Directions for this task: Your answer must consist of exactly the lines below, starting with the line with "-regtest generate 500" and going on through the line with "Bitcoin的各种区块链（", and nothing else.

Data extracted from a collection
########

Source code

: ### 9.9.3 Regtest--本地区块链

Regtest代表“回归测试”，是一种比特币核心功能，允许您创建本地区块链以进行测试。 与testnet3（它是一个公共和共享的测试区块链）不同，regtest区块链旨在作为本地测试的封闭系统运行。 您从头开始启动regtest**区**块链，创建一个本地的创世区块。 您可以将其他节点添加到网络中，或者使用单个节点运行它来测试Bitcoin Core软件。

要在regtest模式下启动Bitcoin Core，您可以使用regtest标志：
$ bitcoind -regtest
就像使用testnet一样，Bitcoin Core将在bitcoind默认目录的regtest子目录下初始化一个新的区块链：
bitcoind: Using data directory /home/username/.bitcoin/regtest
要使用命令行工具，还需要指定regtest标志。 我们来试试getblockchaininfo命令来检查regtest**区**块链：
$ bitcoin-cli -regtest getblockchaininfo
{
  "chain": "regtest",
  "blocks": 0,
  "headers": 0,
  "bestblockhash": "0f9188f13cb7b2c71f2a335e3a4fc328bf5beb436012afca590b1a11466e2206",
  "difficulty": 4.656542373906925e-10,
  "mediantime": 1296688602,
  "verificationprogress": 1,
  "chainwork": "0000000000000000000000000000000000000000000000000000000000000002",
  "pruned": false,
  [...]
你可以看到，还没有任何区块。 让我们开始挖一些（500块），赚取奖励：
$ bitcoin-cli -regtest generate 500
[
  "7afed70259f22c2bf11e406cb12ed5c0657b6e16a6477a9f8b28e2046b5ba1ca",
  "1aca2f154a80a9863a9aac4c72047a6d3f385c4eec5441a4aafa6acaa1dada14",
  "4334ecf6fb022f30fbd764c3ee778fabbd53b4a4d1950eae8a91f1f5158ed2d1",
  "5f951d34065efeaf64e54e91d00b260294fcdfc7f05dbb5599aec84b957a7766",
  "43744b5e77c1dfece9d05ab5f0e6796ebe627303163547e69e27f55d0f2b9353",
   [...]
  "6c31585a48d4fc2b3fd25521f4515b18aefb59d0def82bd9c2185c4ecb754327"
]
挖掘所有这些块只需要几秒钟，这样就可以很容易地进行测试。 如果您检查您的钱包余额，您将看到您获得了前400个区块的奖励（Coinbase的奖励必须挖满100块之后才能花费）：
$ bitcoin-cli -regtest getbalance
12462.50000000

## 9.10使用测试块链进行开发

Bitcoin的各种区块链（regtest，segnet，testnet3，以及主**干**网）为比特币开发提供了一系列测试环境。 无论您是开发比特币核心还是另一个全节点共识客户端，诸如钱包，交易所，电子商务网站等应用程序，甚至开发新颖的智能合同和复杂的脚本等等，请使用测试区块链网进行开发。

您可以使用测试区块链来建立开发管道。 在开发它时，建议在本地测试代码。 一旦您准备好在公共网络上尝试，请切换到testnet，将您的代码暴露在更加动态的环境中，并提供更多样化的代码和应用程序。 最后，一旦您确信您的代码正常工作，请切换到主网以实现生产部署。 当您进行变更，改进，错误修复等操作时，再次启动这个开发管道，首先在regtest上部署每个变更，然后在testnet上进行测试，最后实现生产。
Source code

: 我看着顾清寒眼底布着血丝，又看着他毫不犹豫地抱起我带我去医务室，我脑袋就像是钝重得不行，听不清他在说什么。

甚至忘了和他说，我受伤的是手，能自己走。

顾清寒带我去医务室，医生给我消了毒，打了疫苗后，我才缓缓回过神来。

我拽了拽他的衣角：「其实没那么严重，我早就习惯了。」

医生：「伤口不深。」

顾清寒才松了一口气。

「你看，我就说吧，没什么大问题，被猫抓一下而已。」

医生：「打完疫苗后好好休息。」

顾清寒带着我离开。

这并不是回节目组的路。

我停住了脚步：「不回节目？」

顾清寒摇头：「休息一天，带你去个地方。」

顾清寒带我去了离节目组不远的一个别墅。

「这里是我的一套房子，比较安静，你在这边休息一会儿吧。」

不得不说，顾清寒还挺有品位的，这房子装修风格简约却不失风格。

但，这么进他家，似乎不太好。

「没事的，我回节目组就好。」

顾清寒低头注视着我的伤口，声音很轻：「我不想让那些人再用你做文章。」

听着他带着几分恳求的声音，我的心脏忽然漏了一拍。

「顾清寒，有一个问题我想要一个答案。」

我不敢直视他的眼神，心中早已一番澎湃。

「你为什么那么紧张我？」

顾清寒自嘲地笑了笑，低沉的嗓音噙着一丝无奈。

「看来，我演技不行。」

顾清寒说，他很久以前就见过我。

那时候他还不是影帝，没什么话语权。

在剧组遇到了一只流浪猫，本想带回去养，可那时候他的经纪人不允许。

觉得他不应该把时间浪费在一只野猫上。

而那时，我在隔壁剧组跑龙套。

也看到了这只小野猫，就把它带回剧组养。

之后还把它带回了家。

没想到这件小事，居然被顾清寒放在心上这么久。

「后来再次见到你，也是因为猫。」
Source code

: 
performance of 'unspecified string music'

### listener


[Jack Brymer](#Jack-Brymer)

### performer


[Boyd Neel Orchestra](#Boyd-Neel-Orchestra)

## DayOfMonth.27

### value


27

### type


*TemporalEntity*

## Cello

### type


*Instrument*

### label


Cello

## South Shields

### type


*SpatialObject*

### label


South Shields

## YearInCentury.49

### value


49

########

Solution to this task:
$ bitcoin-cli -regtest generate 500
[
  "7afed70259f22c2bf11e406cb12ed5c0657b6e16a6477a9f8b28e2046b5ba1ca",
  "1aca2f154a80a9863a9aac4c72047a6d3f385c4eec5441a4aafa6acaa1dada14",
  "4334ecf6fb022f30fbd764c3ee778fabbd53b4a4d1950eae8a91f1f5158ed2d1",
  "5f951d34065efeaf64e54e91d00b260294fcdfc7f05dbb5599aec84b957a7766",
  "43744b5e77c1dfece9d05ab5f0e6796ebe627303163547e69e27f55d0f2b9353",
   [...]
  "6c31585a48d4fc2b3fd25521f4515b18aefb59d0def82bd9c2185c4ecb754327"
]
挖掘所有这些块只需要几秒钟，这样就可以很容易地进行测试。 如果您检查您的钱包余额，您将看到您获得了前400个区块的奖励（Coinbase的奖励必须挖满100块之后才能花费）：
$ bitcoin-cli -regtest getbalance
12462.50000000

## 9.10使用测试块链进行开发

Bitcoin的各种区块链（regtest，segnet，testnet3，以及主**干**网）为比特币开发提供了一系列测试环境。 无论您是开发比特币核心还是另一个全节点共识客户端，诸如钱包，交易所，电子商务网站等应用程序，甚至开发新颖的智能合同和复杂的脚本等等，请使用测试区块链网进行开发。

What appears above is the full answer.